The book Real Justice: Fourteen and Sentenced to Death was positively amazing. When my class was reading it, I had missed hearing some of the book sadly, but from the parts that I heard our teacher read, I could almost feel the emotion behind Steven Truscott’s case. I loved the fact that they chose to put Steven’s case into a book so people could learn more about it. The book was dramatic and made me feel intrigued with the story and gave me the ability to imagine what Steven felt in his situation. Overall it was an amazing book and made me want to read the other books in the series to learn more about it.
Somer C, 13

My grade 7/8 class enjoyed this book because it’s a true story about a boy who got sent to prison for something he didn’t do.

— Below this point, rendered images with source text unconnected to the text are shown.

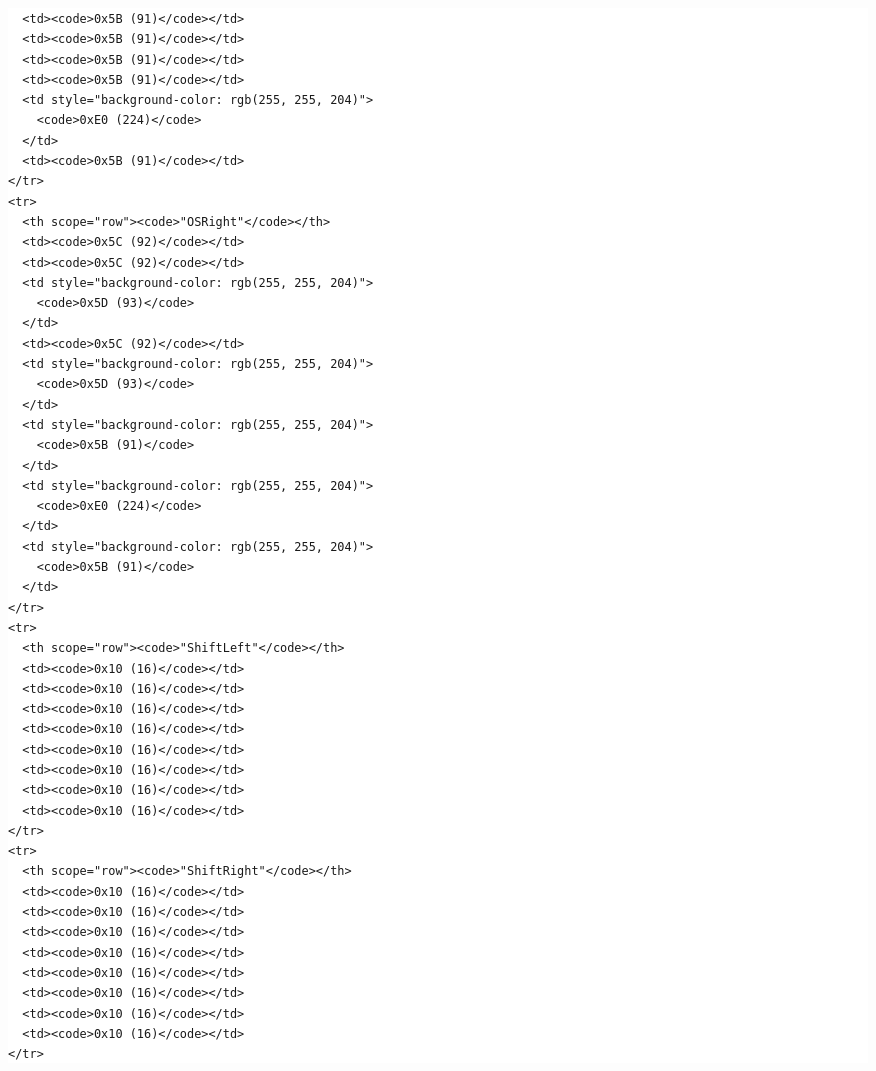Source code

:       <td><code>0x5B (91)</code></td>
      <td><code>0x5B (91)</code></td>
      <td><code>0x5B (91)</code></td>
      <td><code>0x5B (91)</code></td>
      <td style="background-color: rgb(255, 255, 204)">
        <code>0xE0 (224)</code>
      </td>
      <td><code>0x5B (91)</code></td>
    </tr>
    <tr>
      <th scope="row"><code>"OSRight"</code></th>
      <td><code>0x5C (92)</code></td>
      <td><code>0x5C (92)</code></td>
      <td style="background-color: rgb(255, 255, 204)">
        <code>0x5D (93)</code>
      </td>
      <td><code>0x5C (92)</code></td>
      <td style="background-color: rgb(255, 255, 204)">
        <code>0x5D (93)</code>
      </td>
      <td style="background-color: rgb(255, 255, 204)">
        <code>0x5B (91)</code>
      </td>
      <td style="background-color: rgb(255, 255, 204)">
        <code>0xE0 (224)</code>
      </td>
      <td style="background-color: rgb(255, 255, 204)">
        <code>0x5B (91)</code>
      </td>
    </tr>
    <tr>
      <th scope="row"><code>"ShiftLeft"</code></th>
      <td><code>0x10 (16)</code></td>
      <td><code>0x10 (16)</code></td>
      <td><code>0x10 (16)</code></td>
      <td><code>0x10 (16)</code></td>
      <td><code>0x10 (16)</code></td>
      <td><code>0x10 (16)</code></td>
      <td><code>0x10 (16)</code></td>
      <td><code>0x10 (16)</code></td>
    </tr>
    <tr>
      <th scope="row"><code>"ShiftRight"</code></th>
      <td><code>0x10 (16)</code></td>
      <td><code>0x10 (16)</code></td>
      <td><code>0x10 (16)</code></td>
      <td><code>0x10 (16)</code></td>
      <td><code>0x10 (16)</code></td>
      <td><code>0x10 (16)</code></td>
      <td><code>0x10 (16)</code></td>
      <td><code>0x10 (16)</code></td>
    </tr>
  </tbody>
</table>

I think this book is great for our age level because Steven was in grade 8 and I am in grade 8. I think the author did an amazing job writing this book because they told the story of a boy’s hard life from start to finish. I can’t wait to read the other “Real Justice” books.

Jesse B, 14


In my grade 8 class, we read Real Justice: Fourteen and Sentenced to Death. I think it was a really good book because I can imagine myself in his place – getting accused for something that I didn’t do. I like how it was a true story and it happened to someone my age and in my grade. I felt a lot of emotions reading this book, like sadness because he was sentenced to death at a young age and happiness because in the end they found out he didn’t kill Lynne Harper. I would recommend this book to other students in my grade because it’s appropriate for my age group and it’s easy to understand. This book inspired me to want to read more about Steven Truscott and the other “Real Justice” books. It also made me realize that I should be happy to be here in class getting my education, as opposed to being in jail and not able to live my life like a normal teenager.
Breanna C, 13

In my class, my teacher read us the book Real Justice: Fourteen and Sentenced to Death. It was a very good book and at some parts of the book, it even left me on the edge of my seat! What I really enjoyed was that at times you thought you could predict what was going to happen but then something else happened instead of what I thought. I was very impressed with this book. I plan on reading the rest of the series and would recommended it to other students and teachers too.